In this work, we use a combination of formal upscaling and data-driven machine learning for explicitly closing a nonlinear transport and reaction process in a multiscale tissue. The classical effectiveness factor model is used to formulate the macroscale reaction kinetics. We parsimoniously train a multilayer perceptron network using training data generated by direct numerical simulations over thousands of microscale examples. Once trained, the network is applied in an algorithm for numerically solving the upscaled (coarse-grained) differential equation describing mass transport and reaction in two example tissues. The network is described as being explicit in the sense that the network is trained using macroscale concentrations and gradients of concentration as components of the feature space.

Network training and solutions to the macroscale transport equations were computed for two different tissues. The two tissue types (brain and liver) exhibit markedly different geometry and spatial scale (cell size and sample size). The upscaled solutions for the average concentration are compared with numerical solutions derived from the microscale concentration fields by a posteriori averaging.

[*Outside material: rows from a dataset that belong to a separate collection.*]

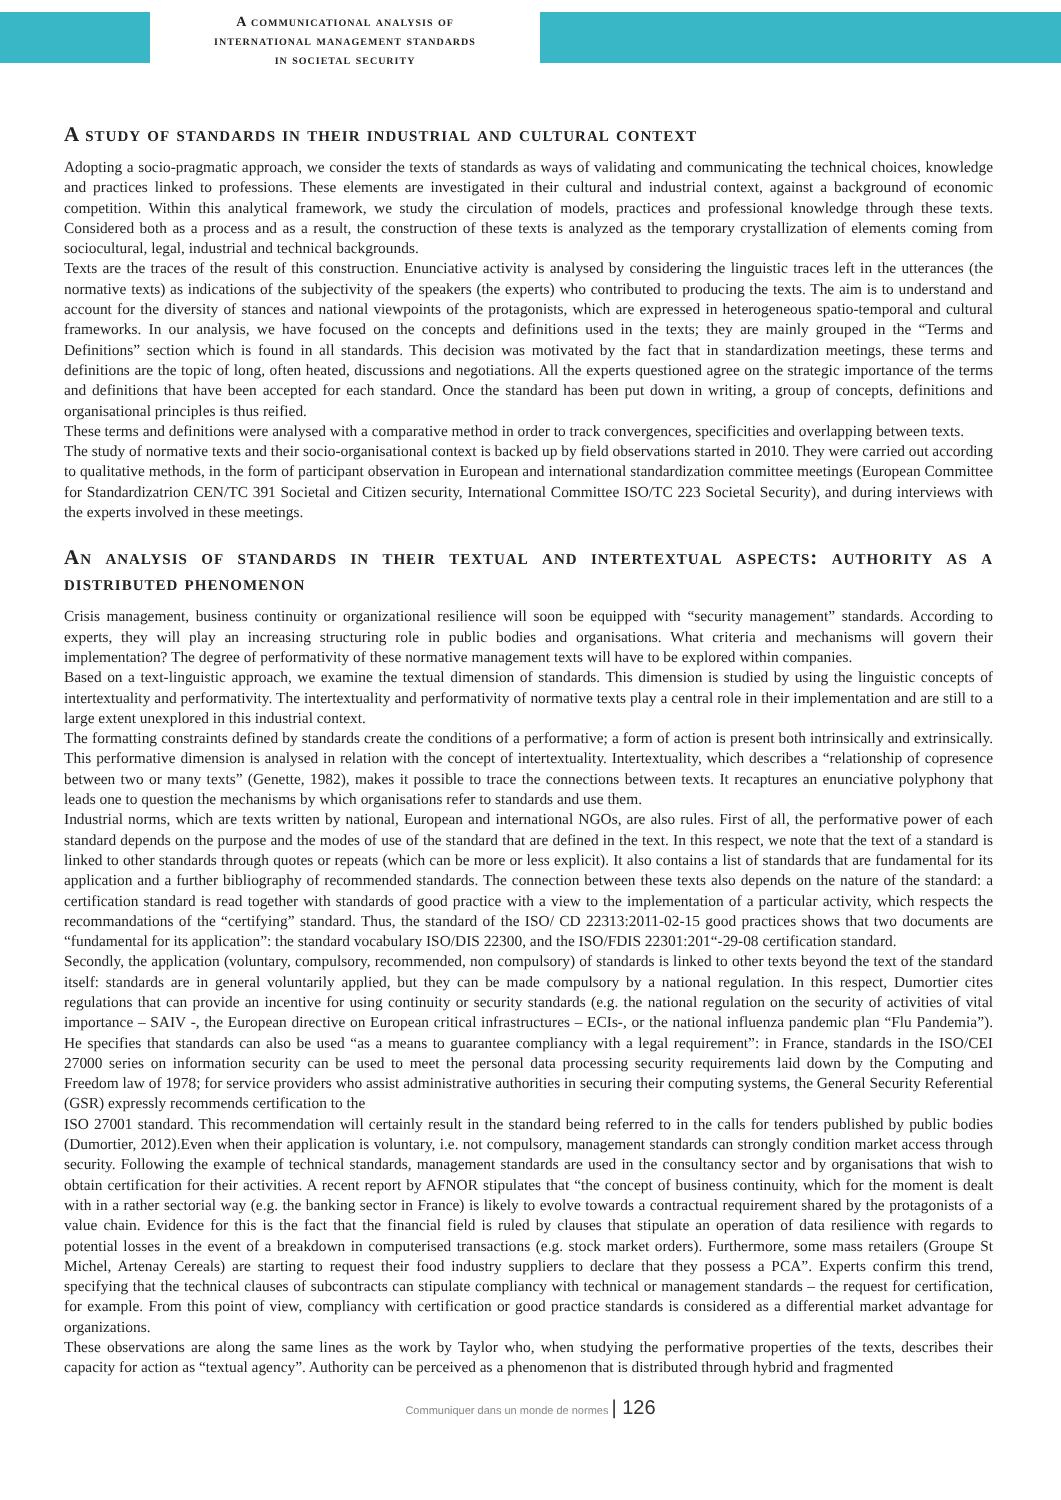A communicational analysis of
international management standards
in societal security
A study of standards in their industrial and cultural context
Adopting a socio-pragmatic approach, we consider the texts of standards as ways of validating and communicating the technical choices, knowledge and practices linked to professions. These elements are investigated in their cultural and industrial context, against a background of economic competition. Within this analytical framework, we study the circulation of models, practices and professional knowledge through these texts. Considered both as a process and as a result, the construction of these texts is analyzed as the temporary crystallization of elements coming from sociocultural, legal, industrial and technical backgrounds.
Texts are the traces of the result of this construction. Enunciative activity is analysed by considering the linguistic traces left in the utterances (the normative texts) as indications of the subjectivity of the speakers (the experts) who contributed to producing the texts. The aim is to understand and account for the diversity of stances and national viewpoints of the protagonists, which are expressed in heterogeneous spatio-temporal and cultural frameworks. In our analysis, we have focused on the concepts and definitions used in the texts; they are mainly grouped in the “Terms and Definitions” section which is found in all standards. This decision was motivated by the fact that in standardization meetings, these terms and definitions are the topic of long, often heated, discussions and negotiations. All the experts questioned agree on the strategic importance of the terms and definitions that have been accepted for each standard. Once the standard has been put down in writing, a group of concepts, definitions and organisational principles is thus reified.
These terms and definitions were analysed with a comparative method in order to track convergences, specificities and overlapping between texts.
The study of normative texts and their socio-organisational context is backed up by field observations started in 2010. They were carried out according to qualitative methods, in the form of participant observation in European and international standardization committee meetings (European Committee for Standardizatrion CEN/TC 391 Societal and Citizen security, International Committee ISO/TC 223 Societal Security), and during interviews with the experts involved in these meetings.
An analysis of standards in their textual and intertextual aspects: authority as a distributed phenomenon
Crisis management, business continuity or organizational resilience will soon be equipped with “security management” standards. According to experts, they will play an increasing structuring role in public bodies and organisations. What criteria and mechanisms will govern their implementation? The degree of performativity of these normative management texts will have to be explored within companies.
Based on a text-linguistic approach, we examine the textual dimension of standards. This dimension is studied by using the linguistic concepts of intertextuality and performativity. The intertextuality and performativity of normative texts play a central role in their implementation and are still to a large extent unexplored in this industrial context.
The formatting constraints defined by standards create the conditions of a performative; a form of action is present both intrinsically and extrinsically. This performative dimension is analysed in relation with the concept of intertextuality. Intertextuality, which describes a “relationship of copresence between two or many texts” (Genette, 1982), makes it possible to trace the connections between texts. It recaptures an enunciative polyphony that leads one to question the mechanisms by which organisations refer to standards and use them.
Industrial norms, which are texts written by national, European and international NGOs, are also rules. First of all, the performative power of each standard depends on the purpose and the modes of use of the standard that are defined in the text. In this respect, we note that the text of a standard is linked to other standards through quotes or repeats (which can be more or less explicit). It also contains a list of standards that are fundamental for its application and a further bibliography of recommended standards. The connection between these texts also depends on the nature of the standard: a certification standard is read together with standards of good practice with a view to the implementation of a particular activity, which respects the recommandations of the “certifying” standard. Thus, the standard of the ISO/ CD 22313:2011-02-15 good practices shows that two documents are “fundamental for its application”: the standard vocabulary ISO/DIS 22300, and the ISO/FDIS 22301:201“-29-08 certification standard.
Secondly, the application (voluntary, compulsory, recommended, non compulsory) of standards is linked to other texts beyond the text of the standard itself: standards are in general voluntarily applied, but they can be made compulsory by a national regulation. In this respect, Dumortier cites regulations that can provide an incentive for using continuity or security standards (e.g. the national regulation on the security of activities of vital importance – SAIV -, the European directive on European critical infrastructures – ECIs-, or the national influenza pandemic plan “Flu Pandemia”). He specifies that standards can also be used “as a means to guarantee compliancy with a legal requirement”: in France, standards in the ISO/CEI 27000 series on information security can be used to meet the personal data processing security requirements laid down by the Computing and Freedom law of 1978; for service providers who assist administrative authorities in securing their computing systems, the General Security Referential (GSR) expressly recommends certification to the
ISO 27001 standard. This recommendation will certainly result in the standard being referred to in the calls for tenders published by public bodies (Dumortier, 2012).Even when their application is voluntary, i.e. not compulsory, management standards can strongly condition market access through security. Following the example of technical standards, management standards are used in the consultancy sector and by organisations that wish to obtain certification for their activities. A recent report by AFNOR stipulates that “the concept of business continuity, which for the moment is dealt with in a rather sectorial way (e.g. the banking sector in France) is likely to evolve towards a contractual requirement shared by the protagonists of a value chain. Evidence for this is the fact that the financial field is ruled by clauses that stipulate an operation of data resilience with regards to potential losses in the event of a breakdown in computerised transactions (e.g. stock market orders). Furthermore, some mass retailers (Groupe St Michel, Artenay Cereals) are starting to request their food industry suppliers to declare that they possess a PCA”. Experts confirm this trend, specifying that the technical clauses of subcontracts can stipulate compliancy with technical or management standards – the request for certification, for example. From this point of view, compliancy with certification or good practice standards is considered as a differential market advantage for organizations.
These observations are along the same lines as the work by Taylor who, when studying the performative properties of the texts, describes their capacity for action as “textual agency”. Authority can be perceived as a phenomenon that is distributed through hybrid and fragmented
Communiquer dans un monde de normes | 126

There are two outcomes of this work of particular note: 1) we find that that the trained network exhibits good generalizability, and it is able to predict the effectiveness factor with high fidelity for realistically-structured tissues despite the significantly different scale and geometry of the two example tissue types; and 2) the approach results in an upscaled PDE with an effectiveness factor that is predicted (implicitly) via the trained neural network. This latter result emphasizes our purposeful connection between conventional averaging methods with the use of machine learning for closure; this contrasts with some machine learning methods for upscaling where the exact form of the macroscale equation remains unknown.

Speaker Biography

Brian Wood specializes in transport phenomena at multiple scales. His research usually integrates theory, numerical simulation, and experimental data. Systems that include a biological component has been a particular focus, and recent work has involved the multiscale modeling of tissues with closures informed by machine learning.  Wood has a significant and evolving interest in parsimoniously using deep neural networks to help “close” nonlinear problems in formal upscaling (e.g., multi-matieral mechanics, turbulence in fluid mechanics, etc.). The connections between thermodynamics and statistical mechanics is a personal interest; he is actively involved in research to understand how entropy, information, and complexity connect in physical systems.